1. $f$ is continous at $x$ $\Leftrightarrow$ $\operatorname{osc}(f,x) = 0$:

$\Rightarrow$: Let $\epsilon > 0$. There exists $V \in U(x)$ such that $\lvert f(y) - f(x) \rvert < \epsilon/2$ for all $y \in V$ . Then for all $y,z \in V$ we have $\lvert f(y) - f(z) \rvert < \epsilon$, thus $\sup \big\{|f(z) - f(y)| : z, y \in V\big\} \le \epsilon$. Hence $\operatorname{osc}(f,x) \le \epsilon$ for all $\epsilon > 0$. We conclude $\operatorname{osc}(f,x) = 0$.

$\Leftarrow$: Let $\epsilon > 0$. Since $\operatorname{osc}(f,x) = 0$, there exists $V \in U(x)$ such that $\sup \big\{|f(z) - f(y)| : z, y \in V\big\} <\epsilon$. Therefore $\lvert f(y) - f(x) \rvert < \epsilon$ for all $y \in V$.
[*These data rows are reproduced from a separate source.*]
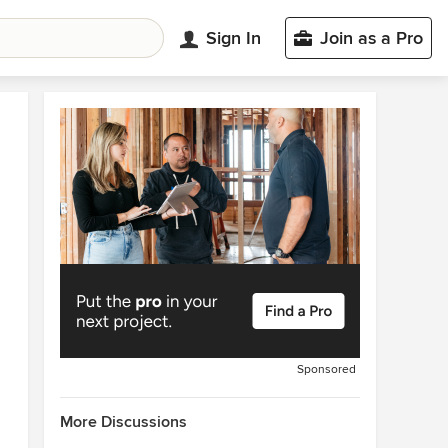
Sign In
Join as a Pro
Sponsored
More Discussions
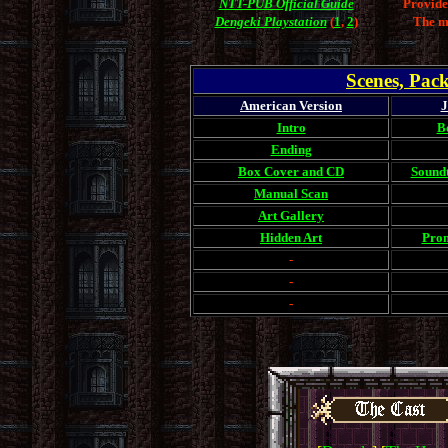
NTT-PUB Official Guide
Provide
Dengeki Playstation
(
1
,
2
)
The m
Scenes, Pac
American Version
J
Intro
B
Ending
Box Cover and CD
Sound
Manual Scan
Art Gallery
Hidden Art
Prom
-
-
-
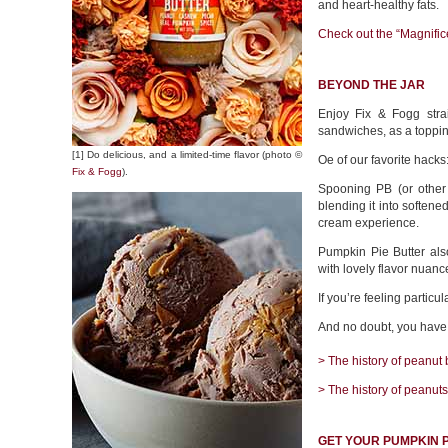
and heart-healthy fats.
Check out the “Magnifice
BEYOND THE JAR
Enjoy Fix & Fogg stra
sandwiches, as a toppin
[1] Do delicious, and a limited-time flavor (photo ©
Oe of our favorite hacks
Fix & Fogg
).
Spooning PB (or other 
blending it into softene
cream experience.
Pumpkin Pie Butter als
with lovely flavor nuanc
If you’re feeling particu
And no doubt, you have y
> The history of peanut b
> The history of peanuts
GET YOUR PUMPKIN P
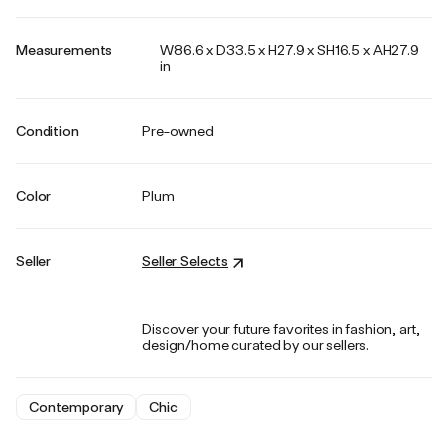
Measurements
W86.6 x D33.5 x H27.9 x SH16.5 x AH27.9
in
Condition
Pre-owned
Color
Plum
Seller
Seller Selects
Discover your future favorites in fashion, art,
design/home curated by our sellers.
Contemporary
Chic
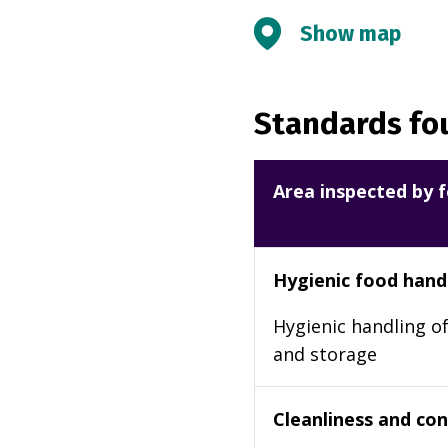
Show map
Standards fou
Area inspected by f
Hygienic food hand
Hygienic handling of
and storage
Cleanliness and cond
2. $\{x \in X :\operatorname{osc}(f,x) \geq \varepsilon\}$ is closed:

This is same as $X_\epsilon = \{x \in X :\operatorname{osc}(f,x) < \varepsilon\}$ being open. So let $x \in X_\epsilon$. There exists $V \in U(x)$ such that $\sup \big\{|f(z) - f(y)| : z, y \in V\big\} < \epsilon$. We claim that $V \subset X_\epsilon$. If $x' \in V$, then clearly $V \in U(x')$. Since $\sup \big\{|f(z) - f(y)| : z, y \in V\big\} < \epsilon$, we see that $\operatorname{osc}(f,x') < \varepsilon$, i.e. $x' \in X_\epsilon$.
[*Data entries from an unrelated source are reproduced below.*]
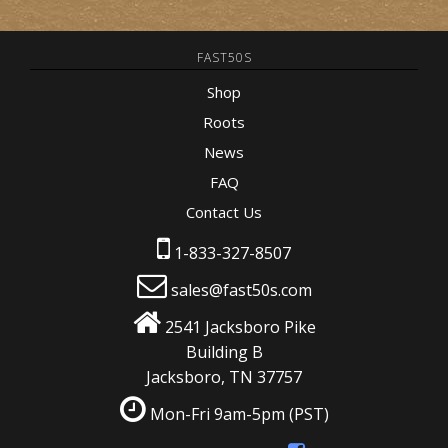
FAST50S
Shop
Roots
News
FAQ
Contact Us
1-833-327-8507
sales@fast50s.com
2541 Jacksboro Pike
Building B
Jacksboro, TN 37757
Mon-Fri 9am-5pm
(PST)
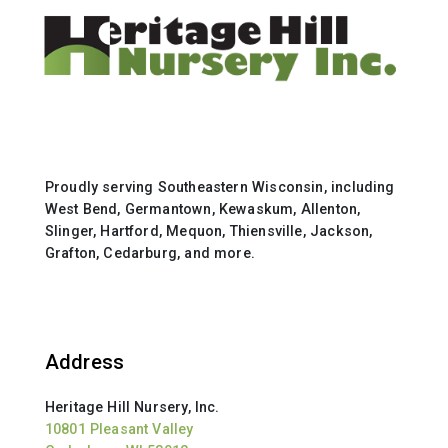
Proudly serving Southeastern Wisconsin, including
West Bend, Germantown, Kewaskum, Allenton,
Slinger, Hartford, Mequon, Thiensville, Jackson,
Grafton, Cedarburg, and more.
Address
Heritage Hill Nursery, Inc.
10801 Pleasant Valley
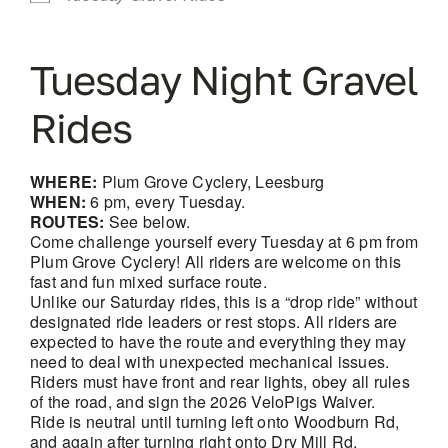
Tuesday Night Gravel
Rides
WHERE:
Plum Grove Cyclery, Leesburg
WHEN:
6 pm, every Tuesday.
ROUTES:
See below.
Come challenge yourself every Tuesday at 6 pm from
Plum Grove Cyclery! All riders are welcome on this
fast and fun mixed surface route.
Unlike our Saturday rides, this is a “drop ride” without
designated ride leaders or rest stops. All riders are
expected to have the route and everything they may
need to deal with unexpected mechanical issues.
Riders must have front and rear lights, obey all rules
of the road, and sign the 2026 VeloPigs Waiver.
Ride is neutral until turning left onto Woodburn Rd,
and again after turning right onto Dry Mill Rd.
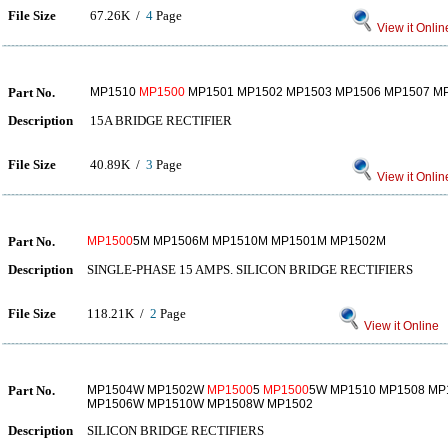
File Size
67.26K /
4
Page
View it Onlin
Part No.
MP1510
MP1500
MP1501 MP1502 MP1503 MP1506 MP1507 M
Description
15A BRIDGE RECTIFIER
File Size
40.89K /
3
Page
View it Onlin
Part No.
MP1500
5M MP1506M MP1510M MP1501M MP1502M
Description
SINGLE-PHASE 15 AMPS. SILICON BRIDGE RECTIFIERS
File Size
118.21K /
2
Page
View it Online
Part No.
MP1504W MP1502W
MP1500
5
MP1500
5W MP1510 MP1508 MP
MP1506W MP1510W MP1508W MP1502
Description
SILICON BRIDGE RECTIFIERS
3. $\{x \in X : f \text{ continuous at } \ x\}$ is a $G_\delta$ set:

We have $\operatorname{osc}(f,x) = 0$ iff $\operatorname{osc}(f,x) < 1/n$ for all $n$, i.e. $x \in X_{1/n}$ for all $n$. Hence $$\{x \in X : f \text{ continuous at } \ x\} =\{x \in X : \operatorname{osc}(f,x) = 0 \} = \bigcap_{n=1}^\infty X_{1/n}$$

4. $\{x \in X : f \text{ not continuous at } \ x\}$ is an $F_\sigma$ set:

This set is the complement of the $G_\delta$ set $\{x \in X : f \text{ continuous at } \ x\}$, thus it is an $F_\sigma$ set.

Remark:

We did not use that $X$ is Hausdorff.